Он держался так, словно не по нему стреляют. Неторопливо прошел по бетонному крошеву (дважды ему пришлось перепрыгнуть с глыбы на глыбу), потом исчез (как оказалось — искал), потом опять появился. Теперь в его руках был флаг, вернее, то, что осталось от флага. Но дело не в размере уцелевшего куска материи. Главное — он знал, что это флаг, и его враги знали это. Он укрепил прут, убедился, что сделал это хорошо, и так же неторопливо ушел.
— Куда смотрят снайперы? — сказал капитан. Это был не вопрос; это была мысль вслух.
— Наши снайперы, — сказал майор Ортнер, — тоже люди, и как каждый человек — хотят жить. — Майор Ортнер подумал и добавил: — Кроме того, если б они сейчас пристрелили этого парня — это было бы неправильно.

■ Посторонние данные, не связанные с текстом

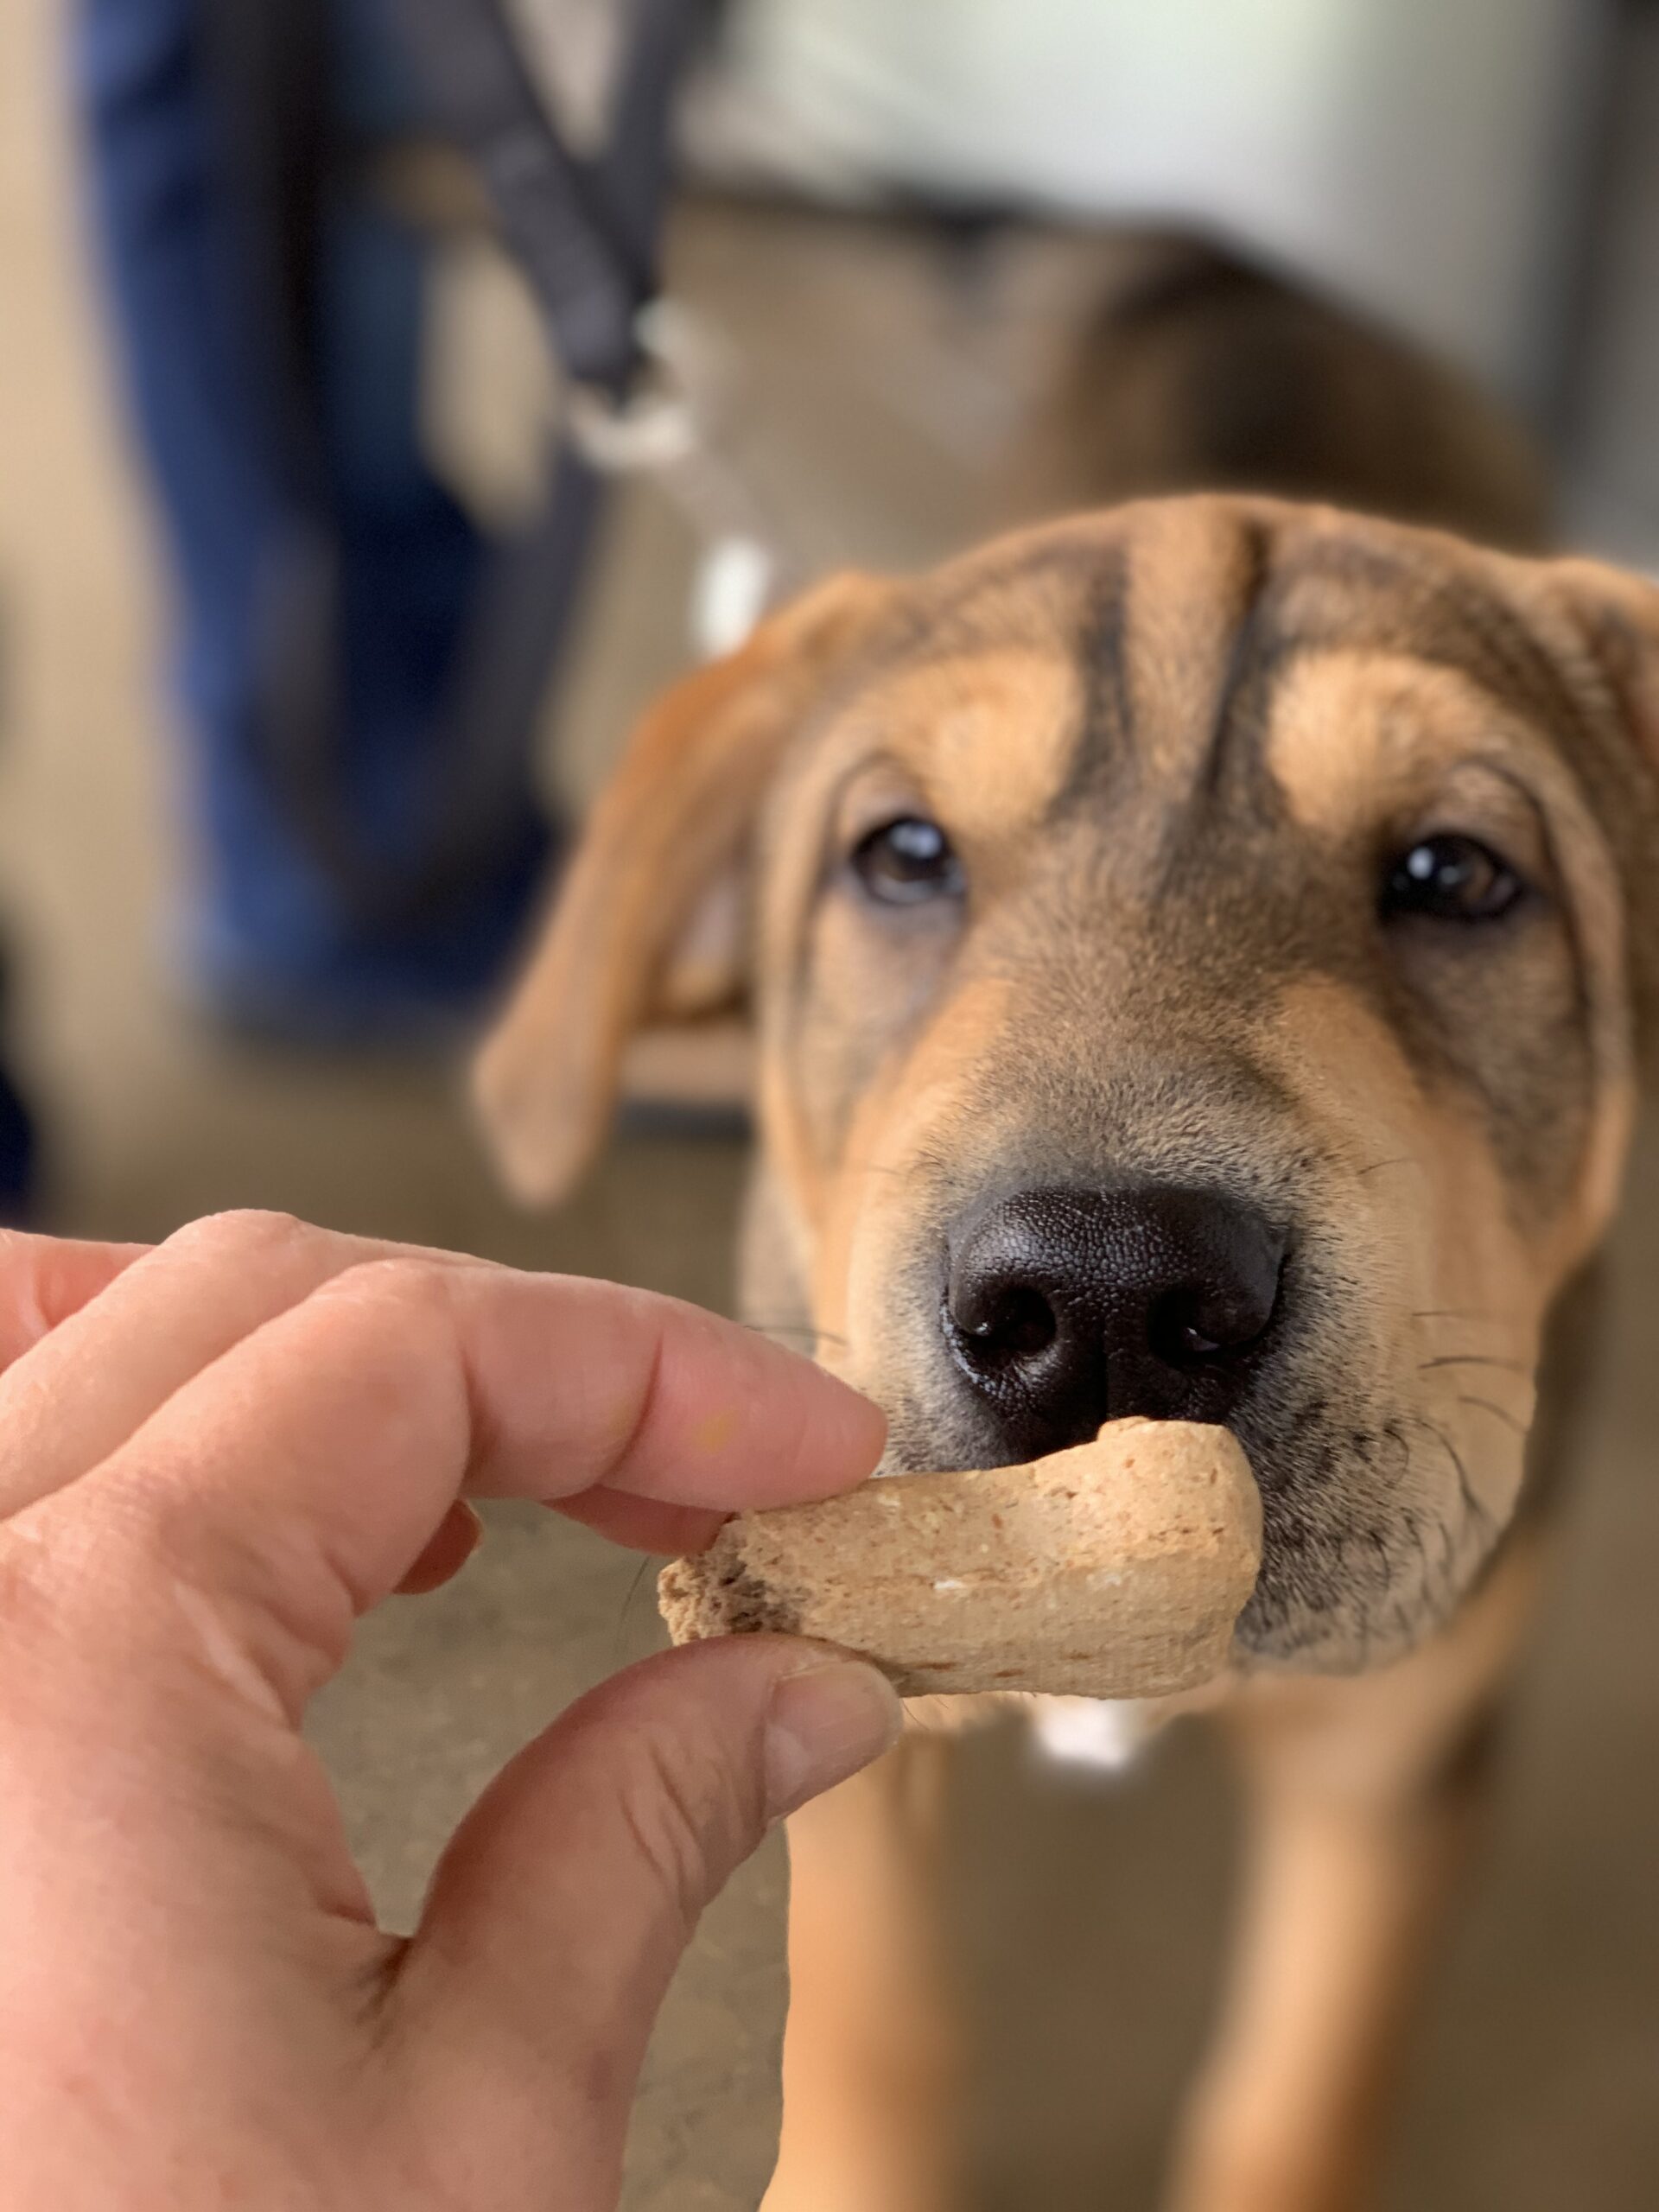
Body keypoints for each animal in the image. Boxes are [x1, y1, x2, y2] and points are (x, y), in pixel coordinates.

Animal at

— То есть — как это? — удивился капитан. — Не понимаю…
Капитан и в самом деле не понимал.
— Если бы я понимал, — сказал майор Ортнер, — все было бы куда проще…
Вот что я должен был сделать еще до атаки, подумал он. Я должен был подняться на этот склон и пройти по нему, останавливаясь возле каждого убитого солдата. Я должен был сделать это, как это делал после каждого сражения мой великий предок Мольтке, как это делал (говорят) после каждого сражения Наполеон. И только после этого я получил бы право — моральное право — послать в атаку своих солдат. Мысль дикая, понимаю, и поезд уже ушел…
Или не ушел?..
Он с ужасом прислушивался к тому, что происходит в его душе, ум сопротивлялся, как мог — но что он мог…
Майор Ортнер допил кофе и протянул кружку капитану:
— Будьте любезны, передайте это моему денщику. И, ради бога, уйдите в укрытие. А то я скоро останусь совсем без офицеров.